**What you will do**
Quote each of the following records word for word, leaving the pictures out of your answer.

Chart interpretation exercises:
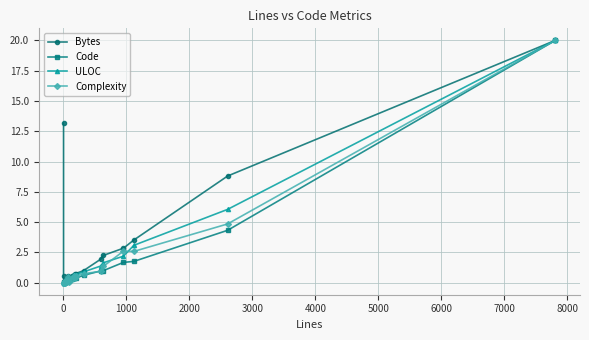

True or false: Code and Bytes intersect in this chart.

True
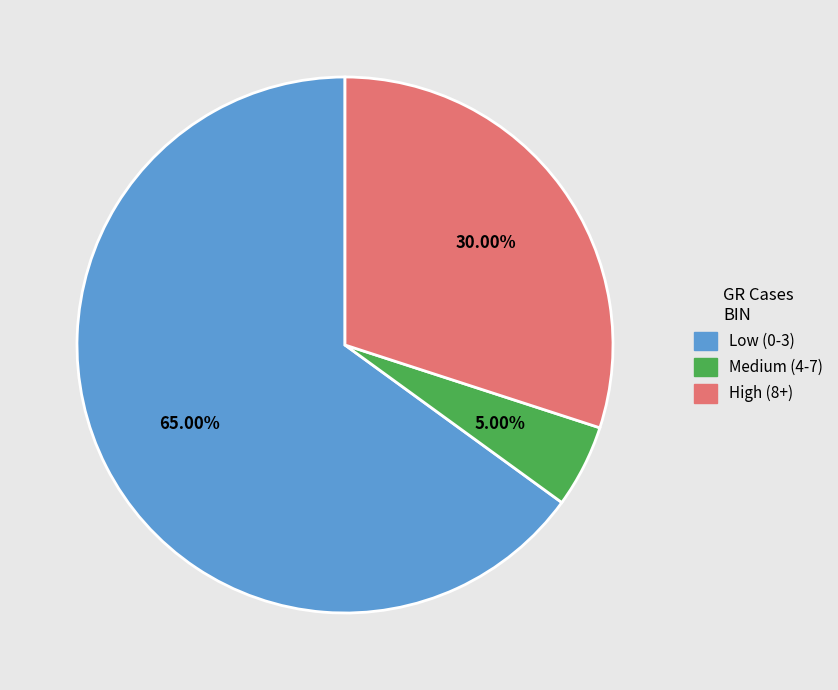

Approximately how many times larger is the value at Low (0-3) compared to Medium (4-7)?

13.0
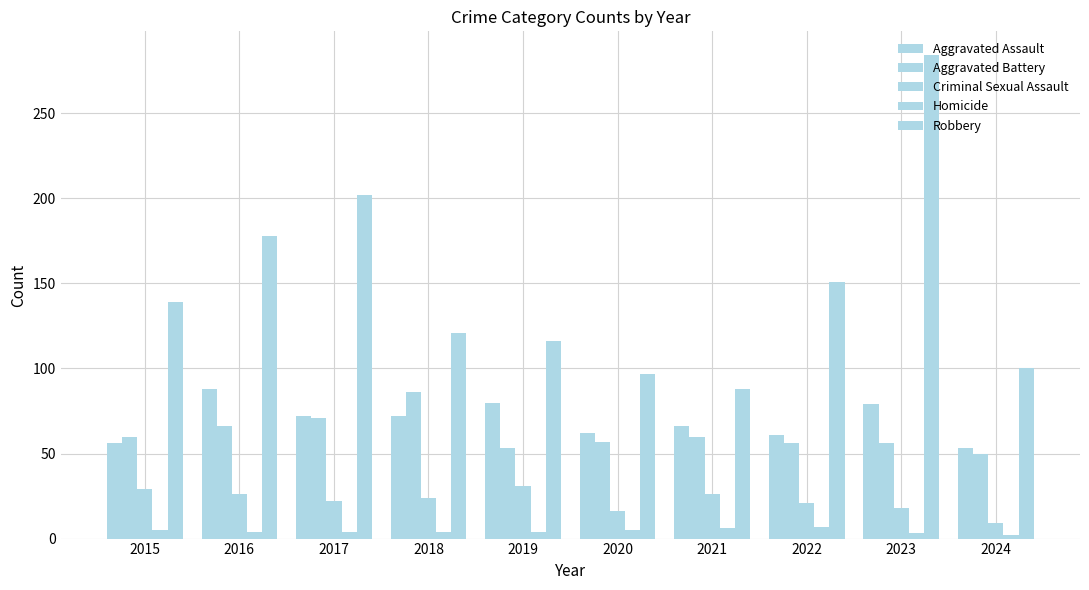

How many bars are there in total?

50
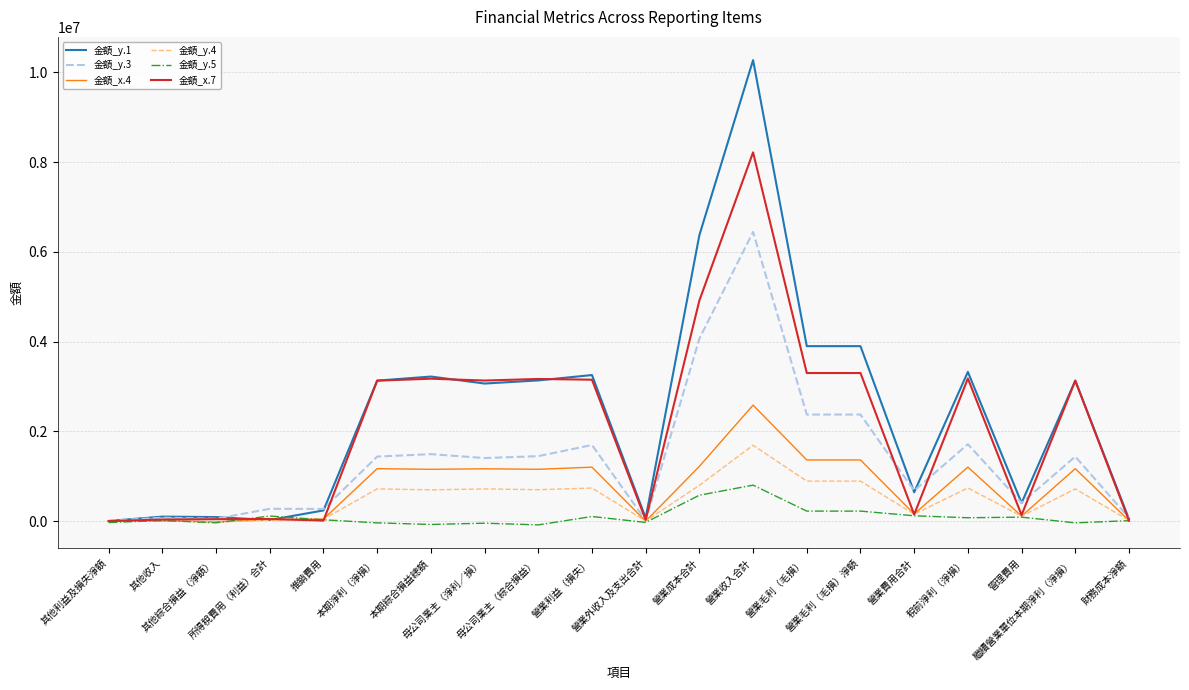

What is the greatest value displayed?

10269414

**Written solution**
True or false: Code and Bytes intersect in this chart.

True

Approximately how many times larger is the value at Low (0-3) compared to Medium (4-7)?

13.0

How many bars are there in total?

50

What is the greatest value displayed?

10269414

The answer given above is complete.